M. X c / REDTREE CAPITAL FRANCE, REDTREE CAPITAL Ltd RG 2023014142 - jugement du 16 mai 2025 – chambre 1-9
Mots-clés :
DROIT DES SOCIETES / Annulation de décisions sociales / Dirigeants sociaux / Pactes d’associés
Sommaire :
SAS à 50/50 – révocation de dirigeants – convention de vote – divergence entre statuts et pacte d’associés – mandataire ad hoc pour voter à la place d’un associé.
REDTREE CAPITAL LTD (détenue à 100 % par M. Y), ci-après « RCL », et M. X étaient associés à 50/50 au sein de REDTREE CAPITAL FRANCE, ci-après « RCF », SARL jusqu’à sa transformation en SAS en 2019.
Aux termes d’un pacte d’associés entre RCL et M. X, celui-ci s’était engagé à voter comme son associée, notamment sur la gouvernance de la société.
En 2021, M. X était nommé directeur général, non rémunéré, de RCF, mais, à la suite de désaccords entre MM. X et Y, une assemblée générale le révoquait en 2023.
M. X convoquait, à son tour, une assemblée générale quelques jours plus tard, qui révoquait M. Y de son mandat de président et le nommait à sa place, puis il saisissait le tribunal du litige.
- M. X demandait la nullité de la résolution de la première AG, qui l’avait révoqué, et son rétablissement en qualité de directeur général, ainsi que la validation de la seconde, qui avait révoqué M. Y et l’avait nommé en remplacement. A titre subsidiaire, il sollicitait la révocation judiciaire de M. Y.
- Les défendeurs, qui demandaient le rejet des prétentions adverses, sollicitaient également la nomination d’un mandataire ad hoc pour voter à la place de M. X.
Sur la nullité de la résolution de la première AG qui avait révoqué M. X
Le tribunal rappelle que, dans une SAS, « les statuts déterminent les décisions qui doivent être prises collectivement… dans les formes et conditions qu’ils prévoient » (article L 227-9 du code de commerce) et relève que les statuts de RCF prévoient que la nomination et la révocation du président et du directeur général se font par décision collective à la majorité simple.

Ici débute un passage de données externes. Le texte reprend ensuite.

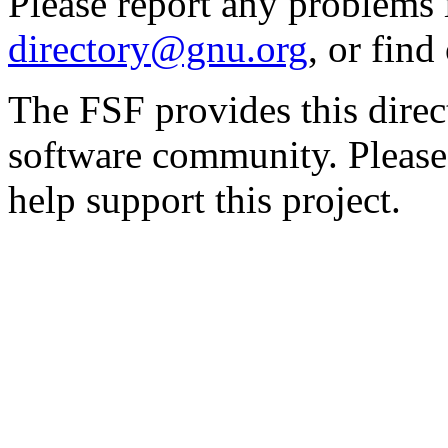
Please report any problems 
directory@gnu.org
, or fin
The FSF provides this direct
software community. Please
help support this project.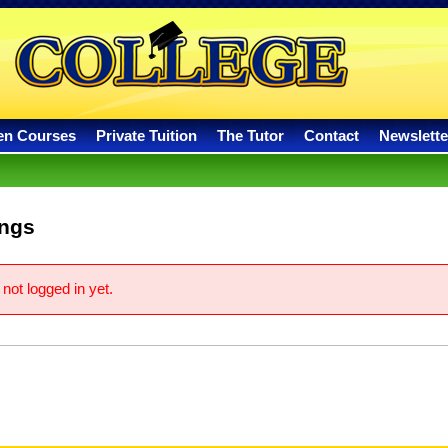
en Courses
Private Tuition
The Tutor
Contact
Newslette
ings
not logged in yet.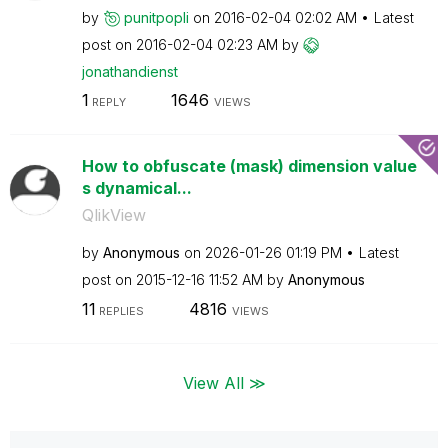
by
punitpopli
on
‎2016-02-04
02:02 AM
Latest
post on
‎2016-02-04
02:23 AM
by
jonathandienst
1
1646
REPLY
VIEWS
How to obfuscate (mask) dimension value
s dynamical...
QlikView
by
Anonymous
on
‎2026-01-26
01:19 PM
Latest
post on
‎2015-12-16
11:52 AM
by
Anonymous
11
4816
REPLIES
VIEWS
View All ≫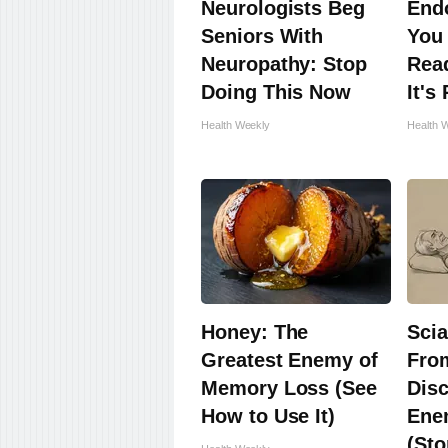
Neurologists Beg
Endo
Seniors With
You 
Neuropathy: Stop
Read
Doing This Now
It's
Health Weekly
Health 
Honey: The
Scia
Greatest Enemy of
Fro
Memory Loss (See
Disc
How to Use It)
Enem
(Sto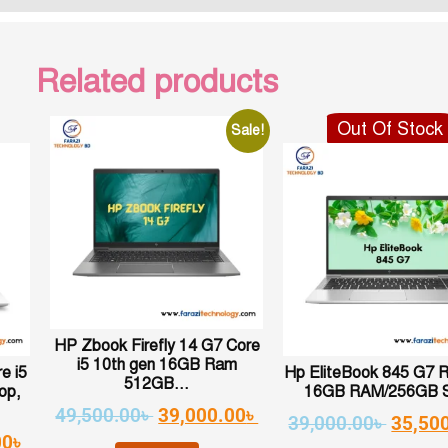
Related products
Out Of Stock
Sale!
HP Zbook Firefly 14 G7 Core
i5 10th gen 16GB Ram
e i5
Hp EliteBook 845 G7 
512GB...
op,
16GB RAM/256GB 
49,500.00
৳
39,000.00
৳
39,000.00
৳
35,50
00
৳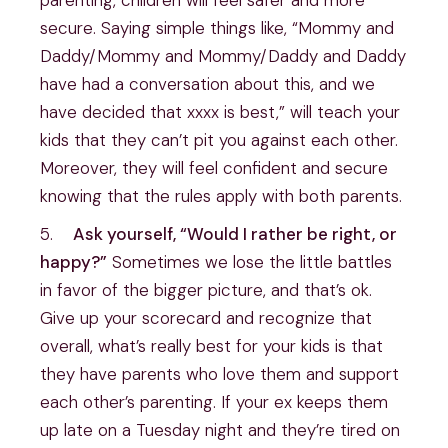
parenting, children will feel safer and more 
secure. Saying simple things like, “Mommy and 
Daddy/Mommy and Mommy/Daddy and Daddy 
have had a conversation about this, and we 
have decided that xxxx is best,” will teach your 
kids that they can’t pit you against each other. 
Moreover, they will feel confident and secure 
knowing that the rules apply with both parents.
5.    
Ask yourself, “Would I rather be right, or 
happy?”
 Sometimes we lose the little battles 
in favor of the bigger picture, and that’s ok. 
Give up your scorecard and recognize that 
overall, what’s really best for your kids is that 
they have parents who love them and support 
each other’s parenting. If your ex keeps them 
up late on a Tuesday night and they’re tired on 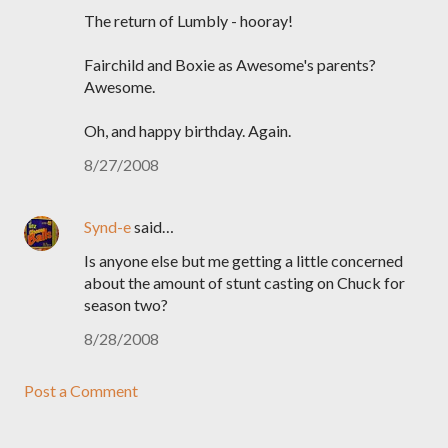
The return of Lumbly - hooray!
Fairchild and Boxie as Awesome's parents?
Awesome.
Oh, and happy birthday. Again.
8/27/2008
Synd-e
said…
Is anyone else but me getting a little concerned
about the amount of stunt casting on Chuck for
season two?
8/28/2008
Post a Comment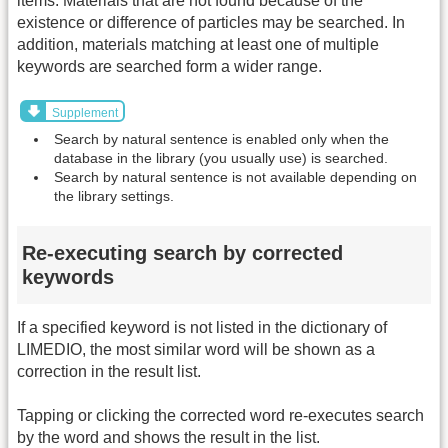
items. Materials that are not found because of the
existence or difference of particles may be searched. In
addition, materials matching at least one of multiple
keywords are searched form a wider range.
Supplement
Search by natural sentence is enabled only when the
database in the library (you usually use) is searched.
Search by natural sentence is not available depending on
the library settings.
Re-executing search by corrected
keywords
If a specified keyword is not listed in the dictionary of
LIMEDIO, the most similar word will be shown as a
correction in the result list.
Tapping or clicking the corrected word re-executes search
by the word and shows the result in the list.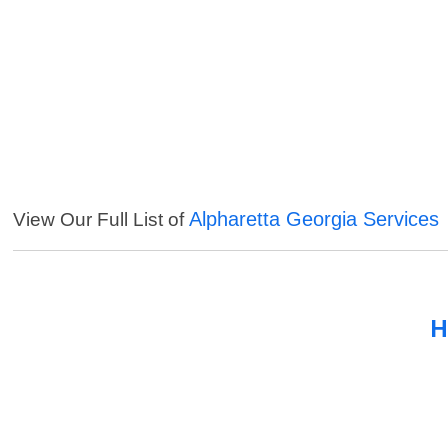
Alpharetta Georgia Services
View Our Full List of
H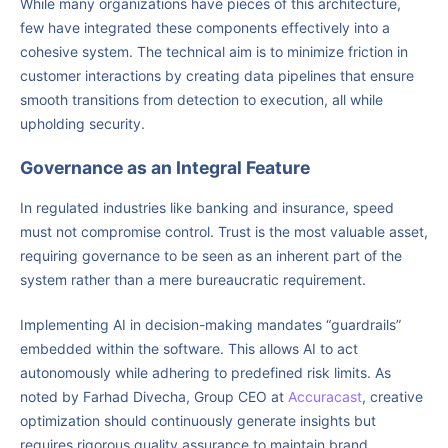
While many organizations have pieces of this architecture,
few have integrated these components effectively into a
cohesive system. The technical aim is to minimize friction in
customer interactions by creating data pipelines that ensure
smooth transitions from detection to execution, all while
upholding security.
Governance as an Integral Feature
In regulated industries like banking and insurance, speed
must not compromise control. Trust is the most valuable asset,
requiring governance to be seen as an inherent part of the
system rather than a mere bureaucratic requirement.
Implementing AI in decision-making mandates “guardrails”
embedded within the software. This allows AI to act
autonomously while adhering to predefined risk limits. As
noted by Farhad Divecha, Group CEO at
Accuracast
, creative
optimization should continuously generate insights but
requires rigorous quality assurance to maintain brand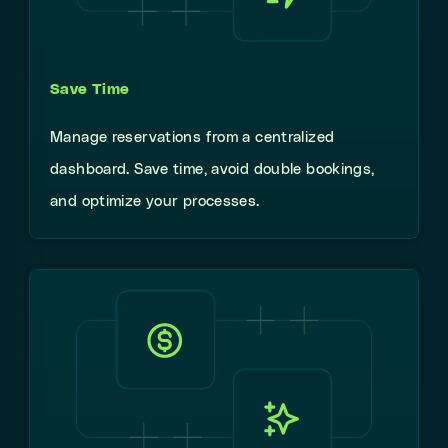
Save Time
Manage reservations from a centralized
dashboard. Save time, avoid double bookings,
and optimize your processes.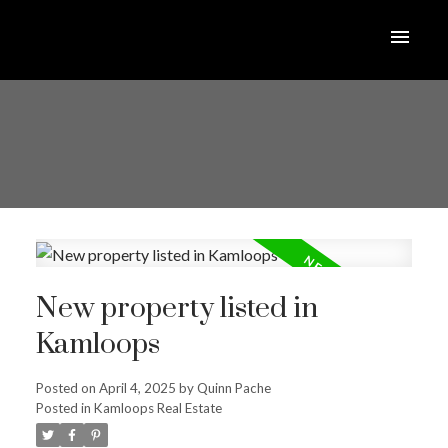
New property listed in
Kamloops
Posted on
April 4, 2025
by
Quinn Pache
Posted in
Kamloops Real Estate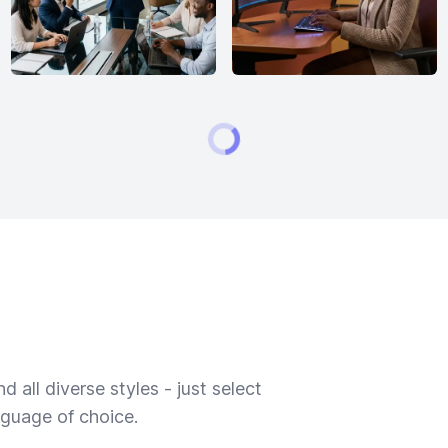
 all diverse styles - just select
nguage of choice.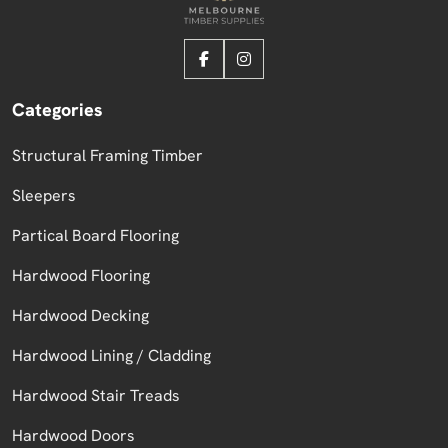
Categories
Structural Framing Timber
Sleepers
Partical Board Flooring
Hardwood Flooring
Hardwood Decking
Hardwood Lining / Cladding
Hardwood Stair Treads
Hardwood Doors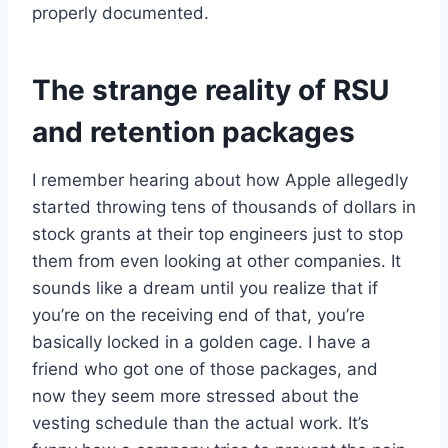
properly documented.
The strange reality of RSU
and retention packages
I remember hearing about how Apple allegedly
started throwing tens of thousands of dollars in
stock grants at their top engineers just to stop
them from even looking at other companies. It
sounds like a dream until you realize that if
you’re on the receiving end of that, you’re
basically locked in a golden cage. I have a
friend who got one of those packages, and
now they seem more stressed about the
vesting schedule than the actual work. It’s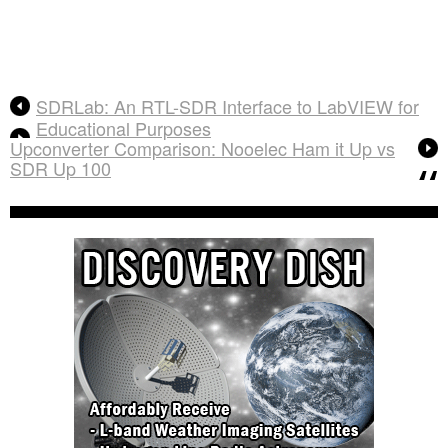
SDRLab: An RTL-SDR Interface to LabVIEW for
Educational Purposes
Upconverter Comparison: Nooelec Ham it Up vs
SDR Up 100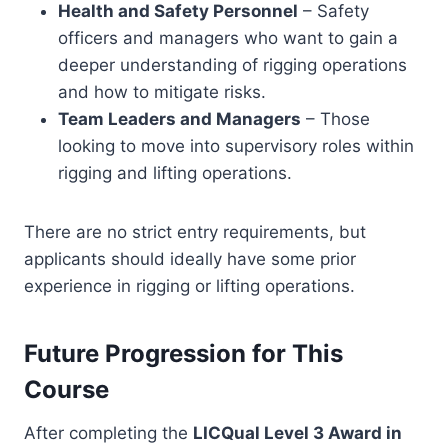
Health and Safety Personnel
– Safety
officers and managers who want to gain a
deeper understanding of rigging operations
and how to mitigate risks.
Team Leaders and Managers
– Those
looking to move into supervisory roles within
rigging and lifting operations.
There are no strict entry requirements, but
applicants should ideally have some prior
experience in rigging or lifting operations.
Future Progression for This
Course
After completing the
LICQual Level 3 Award in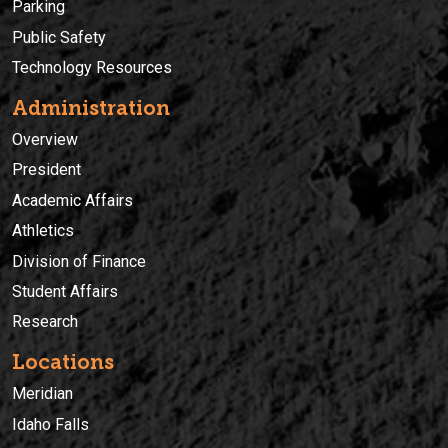
Parking
Public Safety
Technology Resources
Administration
Overview
President
Academic Affairs
Athletics
Division of Finance
Student Affairs
Research
Locations
Meridian
Idaho Falls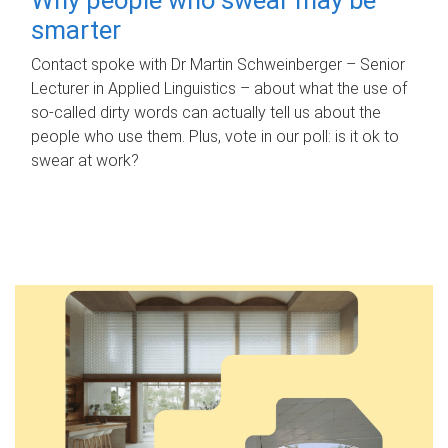
smarter
Contact spoke with Dr Martin Schweinberger – Senior
Lecturer in Applied Linguistics – about what the use of
so-called dirty words can actually tell us about the
people who use them. Plus, vote in our poll: is it ok to
swear at work?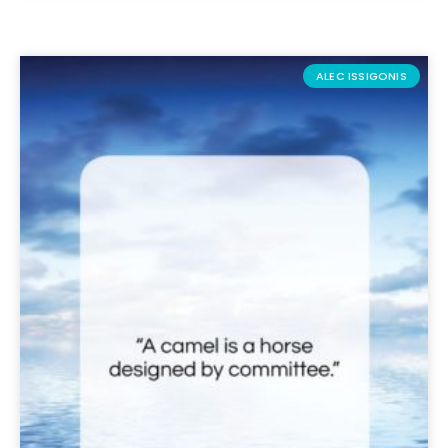
ALEC ISSIGONIS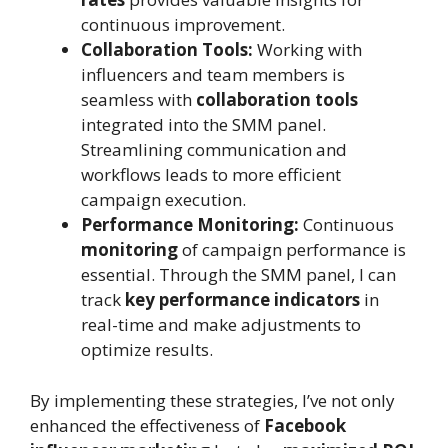
continuous improvement.
Collaboration Tools:
Working with
influencers and team members is
seamless with
collaboration tools
integrated into the SMM panel.
Streamlining communication and
workflows leads to more efficient
campaign execution.
Performance Monitoring:
Continuous
monitoring
of campaign performance is
essential. Through the SMM panel, I can
track
key performance indicators
in
real-time and make adjustments to
optimize results.
By implementing these strategies, I’ve not only
enhanced the effectiveness of
Facebook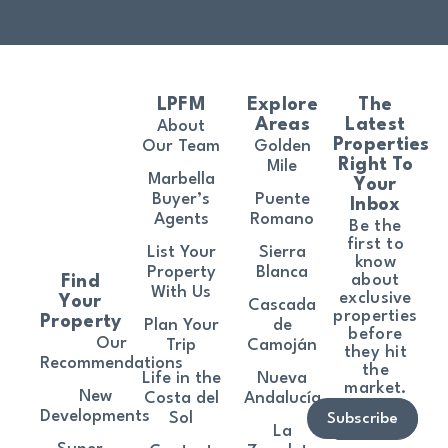
LPFM
Explore
The
Areas
Latest
About
Properties
Our Team
Golden
Right To
Mile
Marbella
Your
Buyer’s
Puente
Inbox
Agents
Romano
Be the
first to
List Your
Sierra
know
Property
Blanca
about
Find
With Us
exclusive
Your
Cascada
properties
Property
Plan Your
de
before
Our
Trip
Camoján
they hit
Recommendations
the
Life in the
Nueva
market.
New
Costa del
Andalucía
Developments
Sol
Subscribe
La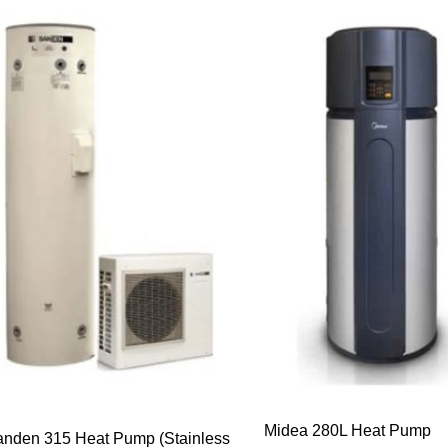
Midea 280L Heat Pump
nden 315 Heat Pump (Stainless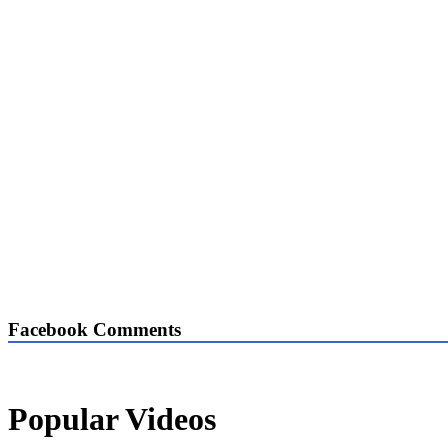
Facebook Comments
Popular Videos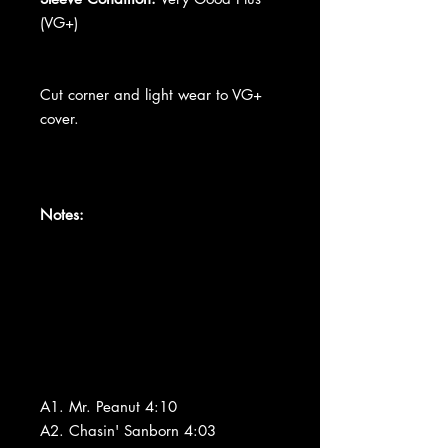
(VG+)
Cut corner and light wear to VG+
cover.
Notes:
A1. Mr. Peanut 4:10
A2. Chasin' Sanborn 4:03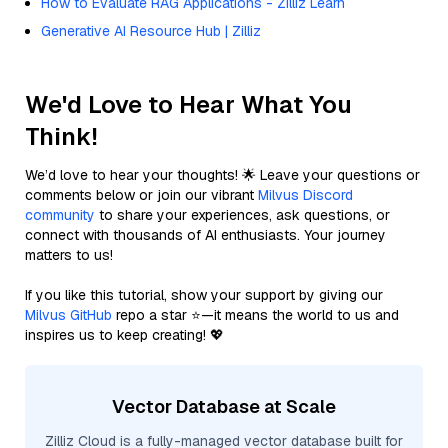
How to Evaluate RAG Applications - Zilliz Learn
Generative AI Resource Hub | Zilliz
We'd Love to Hear What You
Think!
We’d love to hear your thoughts! 🌟 Leave your questions or
comments below or join our vibrant
Milvus Discord
community
to share your experiences, ask questions, or
connect with thousands of AI enthusiasts. Your journey
matters to us!
If you like this tutorial, show your support by giving our
Milvus GitHub
repo a star ⭐—it means the world to us and
inspires us to keep creating! 💖
Vector Database at Scale
Zilliz Cloud is a fully-managed vector database built for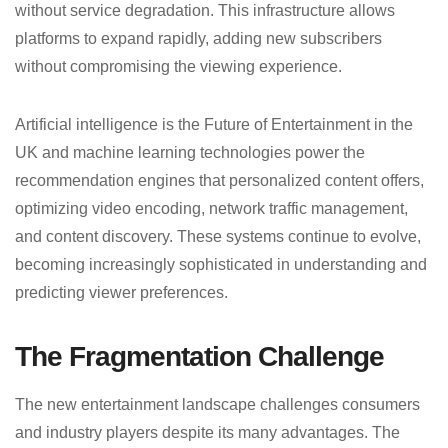
without service degradation. This infrastructure allows
platforms to expand rapidly, adding new subscribers
without compromising the viewing experience.
Artificial intelligence is the Future of Entertainment in the
UK and machine learning technologies power the
recommendation engines that personalized content offers,
optimizing video encoding, network traffic management,
and content discovery. These systems continue to evolve,
becoming increasingly sophisticated in understanding and
predicting viewer preferences.
The Fragmentation Challenge
The new entertainment landscape challenges consumers
and industry players despite its many advantages. The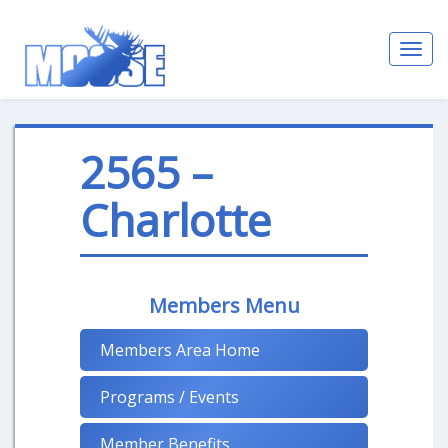
Toggl
navig
2565 –
Charlotte
Members Menu
Members Area Home
Programs / Events
Member Benefits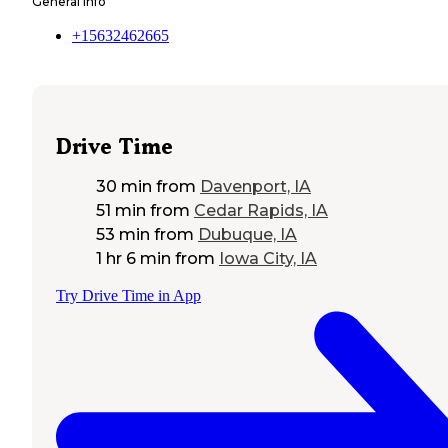
General Info
+15632462665
Drive Time
30 min
from
Davenport, IA
51 min
from
Cedar Rapids, IA
53 min
from
Dubuque, IA
1 hr 6 min
from
Iowa City, IA
Try Drive Time in App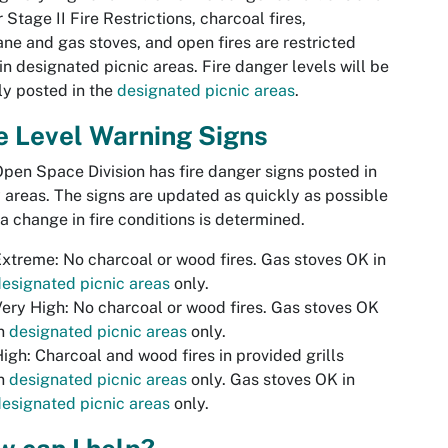
 Stage II Fire Restrictions, charcoal fires,
ne and gas stoves, and open fires are restricted
in designated picnic areas. Fire danger levels will be
ly posted in the
designated picnic areas
.
e Level Warning Signs
pen Space Division has fire danger signs posted in
areas. The signs are updated as quickly as possible
 a change in fire conditions is determined.
xtreme: No charcoal or wood fires. Gas stoves OK in
esignated picnic areas
only.
ery High: No charcoal or wood fires. Gas stoves OK
in
designated picnic areas
only.
igh: Charcoal and wood fires in provided grills
in
designated picnic areas
only. Gas stoves OK in
esignated picnic areas
only.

Il relève, par ailleurs, que le pacte d’associés fait obligation aux associés de voter sur ce point selon la proposition de RCL. Il observe que, lors de l’AG, M. X avait voté, avec 50 % des voix, contre sa propre révocation, peu important, pour la validité de la décision, que ce fût en violation du pacte, sur lequel les statuts l’emportent en matière de décision sociale.
Il constate ainsi que la résolution n’avait pas recueilli la majorité, mais seulement 50 % des voix, que c’est donc en violation des statuts que la résolution avait été considérée comme adoptée, et que, sans cette violation, la révocation ne serait pas intervenue. En conséquence, il annule la révocation de M. X, rétablissant celui-ci dans ses fonctions.
Sur la validité de la révocation de M. Y par la seconde AG
Pour la même raison que ci-dessus, la résolution n’ayant recueilli que 50 % des voix (celle de M. X) et non la majorité, le tribunal rejette la demande de validation de la révocation de M. Y.
Sur la demande de révocation judiciaire de M. Y
Le tribunal, vérifiant que la révocation judiciaire a bien été prévue dans les statuts, ce qui est nécessaire pour une SAS, relève que la disposition y figure effectivement : « Le président est révocable par le tribunal de commerce pour cause légitime, à la demande de tout associé ».
Le tribunal rappelle cependant que, par motif légitime d’une révocation, il faut entendre un comportement « de nature à compromettre l’intérêt social ».
Et, constatant que le demandeur échoue à apporter la preuve d’un tel comportement, il rejette la demande.
Sur la désignation d’un mandataire ad hoc
Le tribunal :
- retient que le pacte d’associés rend RCL créancière d’une obligation de faire vis-à-vis de M. X, la convention de vote stipulée n’étant pas invalide, puisqu’elle ne contrarie ni l’intérêt social ni aucune disposition d’ordre public,
- rappelle que le créancier d’une obligation de faire est fondé à en demander l’exécution forcée sauf si elle est impossible ou disproportionnée,
- relève que M. X a violé ses engagements en refusant de se conformer à la consigne de vote sur sa révocation, qui lui avait été rappelée la veille,
- retient que la disposition violée est indispensable au bon fonctionnement de la société en raison de la détention 50/50 du capital,
- Et, constatant que l’exécution forcée ne se heurte à aucune impossibilité ni à aucune disproportion, M. X n’étant pas rémunéré pour cette fonction, le tribunal désigne un mandataire ad hoc pour voter à la place de M. X lors de la prochaine AG qui sera convoquée sur sa révocation.